Weltkulturerbestätten haben sich zunehmend zu Bildungsorten entwickelt und auch in Schulbüchern dienen sie vielfach als Beispiel, um Themen wie Massentourismus oder Stadtentwicklung zu illustrieren. Schülerinnen und Schüler sind somit eine wichtige Zielgruppe von Welterbe-Bildung. Ihre Vorstellungen zur Bedeutung von Welterbestätten, die eine wichtige Grundlage für die Entwicklung von Lernangeboten liefern, sind bisher jedoch nicht im Fokus des wissenschaftlichen Interesses gewesen. Die vorliegende Dissertation untersuche daher die Perspektiven von Jugendlichen aus Niedersachsen zwischen 14-17 Jahren auf Weltkulturerbe und daran anschließende Themen. Dazu wurden mit 43 Schülerinnen und Schülern aus Hannover, Alfeld, Hildesheim und Goslar Fokusgruppen und Vor-Ort-Erkundungen mittels reflexiver Fotografie durchgeführt. Während bei den Fokusgruppen die Vorstellungen, Bedeutungszuweisungen, Einstellungen und Werthaltungen in Bezug auf Weltkulturerbe im Allgemeinen zentral standen, wurden mit der reflexiven Fotografie selbst aufgenommene Motive kommentiert, die die persönliche und eine universelle Bedeutung gegenüber einer ausgewählte Weltkulturerbestätte in Niedersachsen zum Ausdruck brachten. Zusammenfassend beruhen die erhobenen Vorstellungen, Bedeutungszuweisungen, Einstellungen und Werthaltungen der meisten befragten Jugendlichen über viele Themenbereiche hinweg auf Stereotypen, die von Eurozentrismus und Kulturessenzialismus geprägt sind. Diese Denkmuster spiegeln sich beispielsweise in der Fokussierung auf Vergangenheit, Monumente und Gebäu-de, den Begründungsansätzen zur ungleichen globalen Verteilung von Weltkulturerbe und den mehrheitlich essenzialistischen Assoziationen zum Begriff ‚kulturelle Identität‘ wider.

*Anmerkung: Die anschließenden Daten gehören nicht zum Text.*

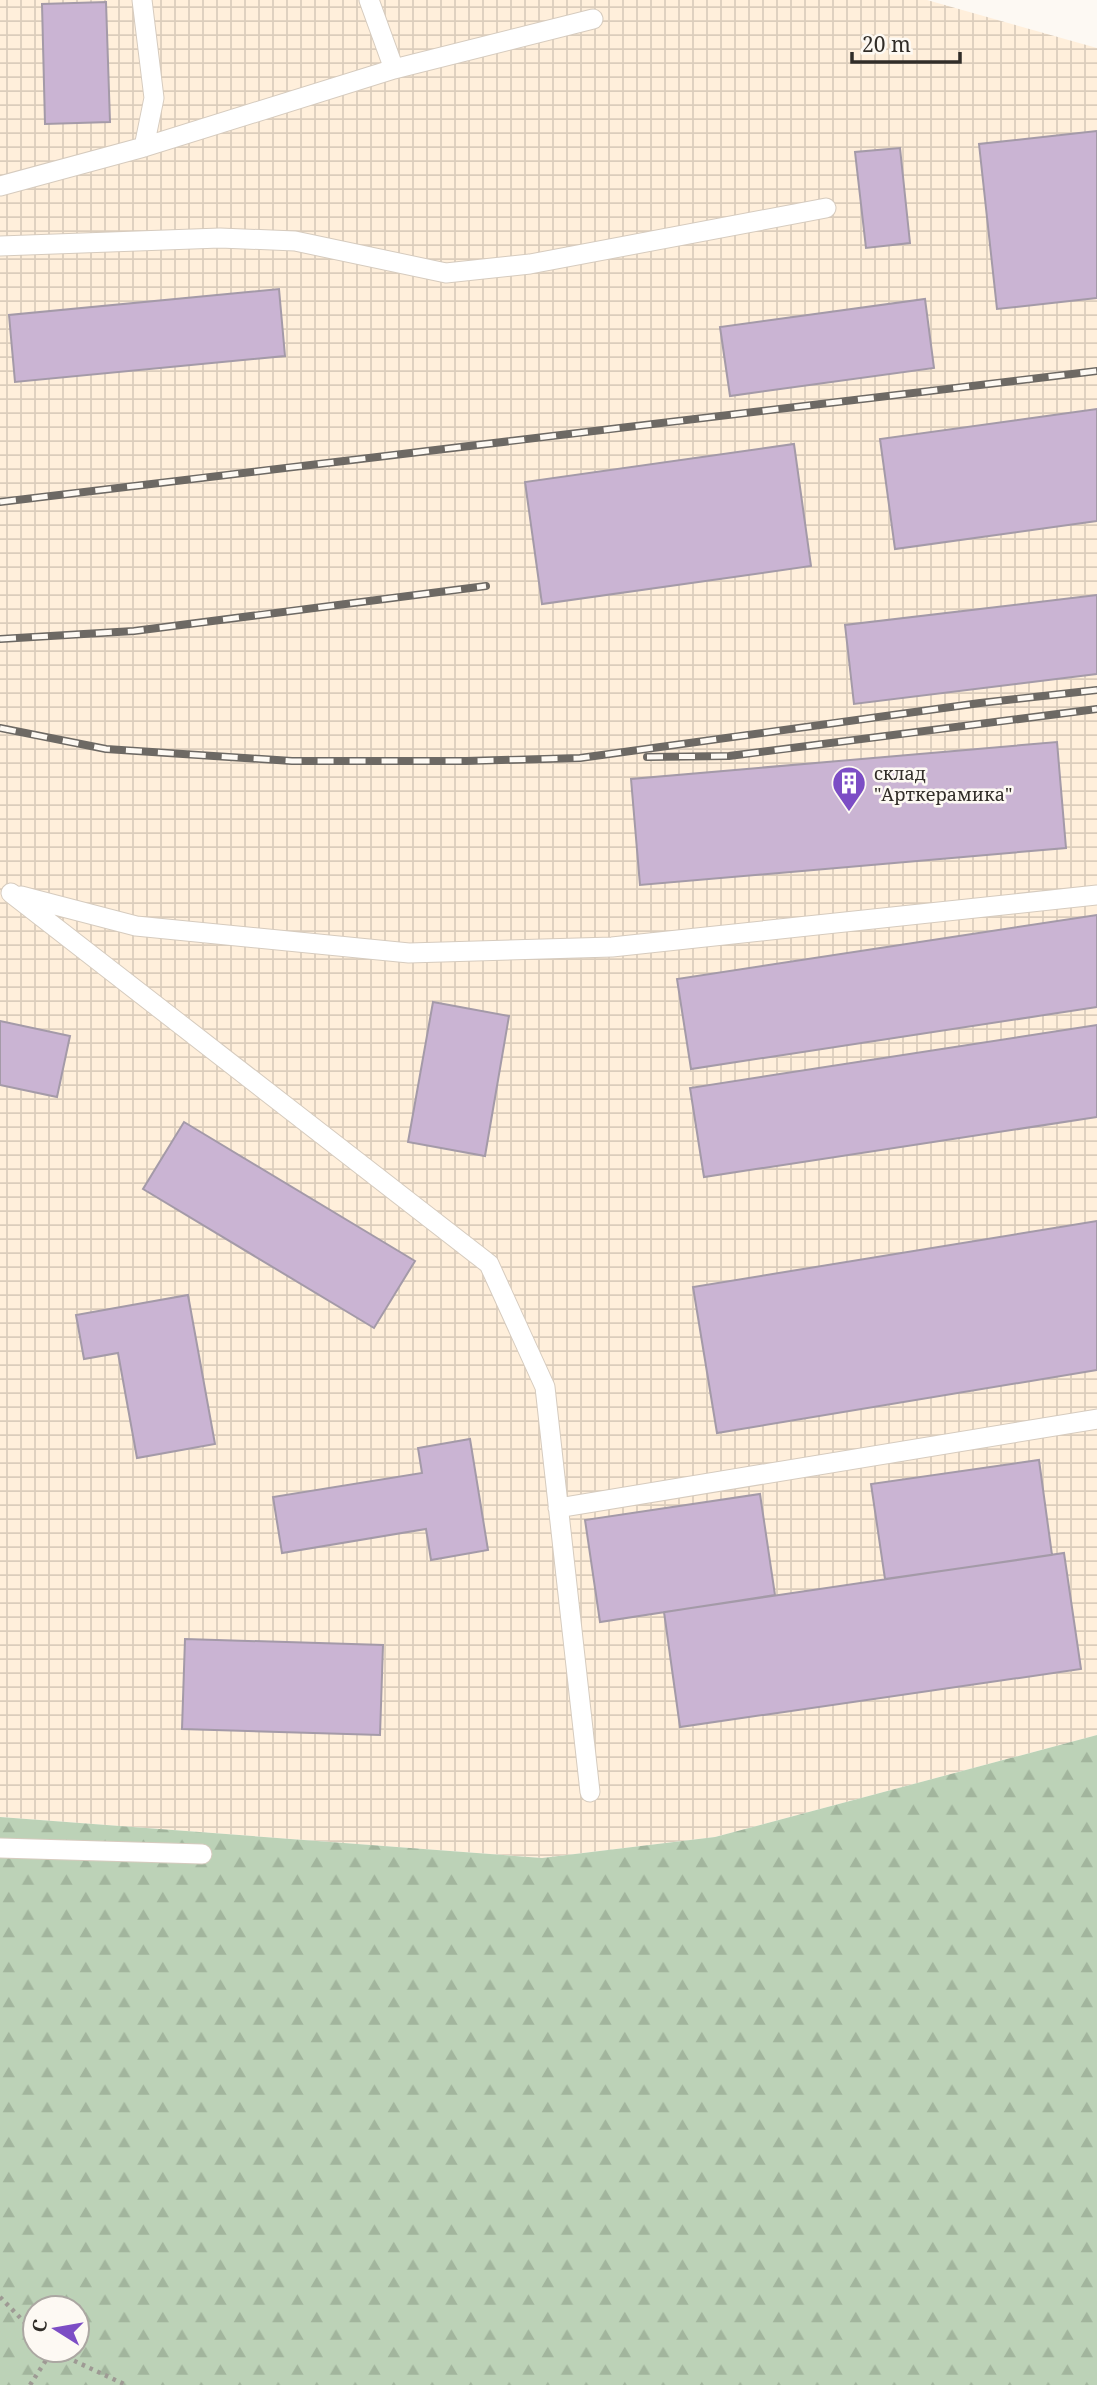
<svg xmlns="http://www.w3.org/2000/svg" width="1097" height="2385" font-family="'Noto Serif',serif">
<defs>
<pattern id="industrial-grid" width="8" height="8" patternUnits="userSpaceOnUse" patternTransform="scale(1.75)"><rect width="8" height="8" fill="#ffefdb"/><path d="M0 4h8M4 0v8" fill="none" stroke="#dbcdbc"/></pattern>
<pattern id="forest-firs" width="22" height="20" patternUnits="userSpaceOnUse" patternTransform="scale(1.75)"><rect width="22" height="20" fill="#bcd2b7"/><path d="M5 1l3.5 6h-7zM16 11l3.5 6h-7z" fill="#a2b59d"/></pattern>
</defs>
<rect width="100%" height="100%" fill="#fdf9f3"/>
<!-- industrial -->
<path fill="url(#industrial-grid)" d="M 0,0 L 927,0 L 1097,48 L 1097,1735 L 715,1837 L 542,1858 L 0,1817 Z"/>
<!-- forest -->
<path fill="url(#forest-firs)" fill-rule="evenodd" d="M 1097,1735 L 1097,2385 L 0,2385 L 0,1817 L 542,1858 L 715,1837 ZM 35,2308 L 77,2308 L 77,2350 L 35,2350 Z"/>
<!-- building -->
<path fill="#cab4d3" stroke="#a49aa8" stroke-width="2" d="M 106,2 L 110,122 L 45,124 L 42,4 Z
M 1097,131 L 1097,298 L 997,309 L 979,144 Z
M 900,148 L 910,243 L 866,248 L 855,152 Z
M 279,289 L 285,356 L 15,382 L 9,315 Z
M 925,299 L 934,368 L 730,396 L 720,327 Z
M 1097,409 L 1097,521 L 895,549 L 880,439 Z
M 794,444 L 811,566 L 542,604 L 525,482 Z
M 1097,595 L 1097,674 L 854,704 L 845,625 Z
M 1057,742 L 1066,848 L 640,885 L 631,779 Z
M 1097,915 L 1097,1007 L 691,1069 L 677,979 Z
M 433,1002 L 509,1016 L 485,1156 L 408,1142 Z
M 0,1021 L 70,1036 L 57,1097 L 0,1085 Z
M 1097,1025 L 1097,1117 L 704,1177 L 690,1088 Z
M 184,1122 L 415,1261 L 374,1328 L 143,1189 Z
M 1097,1221 L 1097,1370 L 717,1433 L 693,1287 Z
M 188,1295 L 215,1444 L 137,1458 L 118,1353 L 84,1359 L 76,1315 Z
M 470,1439 L 488,1550 L 431,1560 L 426,1529 L 282,1553 L 273,1497 L 422,1473 L 418,1448 Z
M 1039,1460 L 1052,1555 L 885,1579 L 871,1484 Z
M 760,1494 L 775,1595 L 600,1622 L 585,1520 Z
M 1064,1553 L 1081,1669 L 680,1727 L 664,1612 Z
M 185,1639 L 383,1645 L 380,1735 L 182,1729 Z"/>
<g fill="none" stroke-linecap="round" stroke-linejoin="round">
<!-- service casing -->
<g stroke="#d6cbbe" stroke-width="21">
<path id="service" d="M 142,0 L 154,98 L 144,147
M 394,69 L 593,19
M 0,186 L 144,147 L 394,69 L 369,0
M 0,246 L 220,238 L 295,241 L 446,273 L 530,264 L 826,208
M 11,893 L 489,1264 L 545,1387 L 590,1792
M 21,896 L 136,926 L 409,953 L 612,947 L 1097,895
M 558,1508 L 1097,1419
M 0,1848 L 202,1854"/>
</g>
<!-- path -->
<path stroke="#9e9a94" stroke-width="4.5" stroke-dasharray="3.5 5" stroke-linecap="butt" d="M 0,2297 L 35,2333
M 51,2350 L 126,2385
M 30,2385 L 52,2351"/>
<!-- service -->
<use href="#service" stroke="#fff" stroke-width="19"/>
<!-- rail casing -->
<g stroke="#6d6964" stroke-width="8">
<path id="rail" d="M 0,502 L 1097,371
M 0,639 L 134,631 L 486,586
M 0,728 L 106,749 L 292,761 L 466,761 L 580,758 L 980,703 L 1097,690
M 647,757 L 729,756 L 1097,709"/>
</g>
<!-- rail -->
<use href="#rail" stroke="#fdf9f3" stroke-width="5" stroke-dasharray="16" stroke-linecap="butt"/>
</g>
<!-- icons -->
<defs>
<g id="building-pin" transform="scale(1.75)"><path d="M0 17L-7.5 6A9.5 9.5 0 1 1 7.5 6Z" fill="#7c4dc5" stroke="#fdf9f3"/><path d="M-4-6H4V6H1V3H-1V6H-4ZM-2.5-4.3h1.7v1.8h-1.7ZM.8-4.3h1.7v1.8H.8ZM-2.5-1h1.7V.8h-1.7ZM.8-1h1.7V.8H.8Z" fill="#fff"/></g>
</defs>
<g fill-rule="evenodd">
<use href="#building-pin" x="849" y="783"/>
</g>
<g text-anchor="middle" dominant-baseline="central" stroke-width="5" stroke-linejoin="round" paint-order="stroke">
<!-- poi labels -->
<g font-size="18" fill="#312d28" stroke="#fdf9f3" text-anchor="start">
<text x="874" y="773">склад<tspan x="874" dy="21">"Арткерамика"</tspan></text>
</g>
</g>
<!-- north arrow -->
<g transform="translate(56 2329) rotate(281)"><circle r="33" fill="#fdf9f3" stroke="#aba7a2" stroke-width="2"/>
<path d="M0-5L12 26L0 18L-12 26Z" fill="#7c4dc5"/>
<text y="-10" font-size="19" font-weight="bold" text-anchor="middle" fill="#312d28">С</text>
</g>
<!-- scale -->
<path d="M852 52v10h108v-10" fill="none" stroke="#312d28" stroke-width="3.5"/>
<text x="862" y="52" font-size="21" fill="#312d28" stroke="#fdf9f3" stroke-width="5" paint-order="stroke">20 m</text>
</svg>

Die im Rahmen der reflexiven Fotografie aufgenommen Motive entsprechen diesen Ergebnissen nur bedingt. So hatte die Frage nach universellen Motiven einen homogenisierenden Effekt, der vor allem klassische Ansichten von Gebäuden bzw. städtischen Räumen beförderte. In ihren persönlichen Motiven setzten sich die Teilnehmenden jedoch zunehmend mit gegenwärtigen Bedeutungen auseinander und lieferten heterogenere Motive. Hierbei wird das Potenzial der Methode deutlich, verschiedene Wahrnehmungsweisen bewusst zu machen.
Die Ergebnisse unterstreichen die Notwendigkeit einer kritisch-reflexiven Welterbe-Bildung. Im Anschluss an die kritisch-emanzipatorischen Ansätzen aus der Friedenserziehung, Bildung für nachhaltige Entwicklung und Global Citizenship Education wird die Bewusstseinsentwicklung und die kritische Reflexion der persönlichen Wahrnehmungen und der eigenen Position als grundlegendes Ziel einer solchen Welterbe-Bildung vorgeschlagen. Die abschließend vorgestellten Thesen liefern Anstöße für die Umsetzung und benennen u.a. das Hinterfragen der involvierten Institutionen und ihren Interessen, die Dekonstruktion eurozentrischer Denkweisen und die Thematisierung von Zielkonflikten der Nachhaltigkeit als wichtige Inhalte.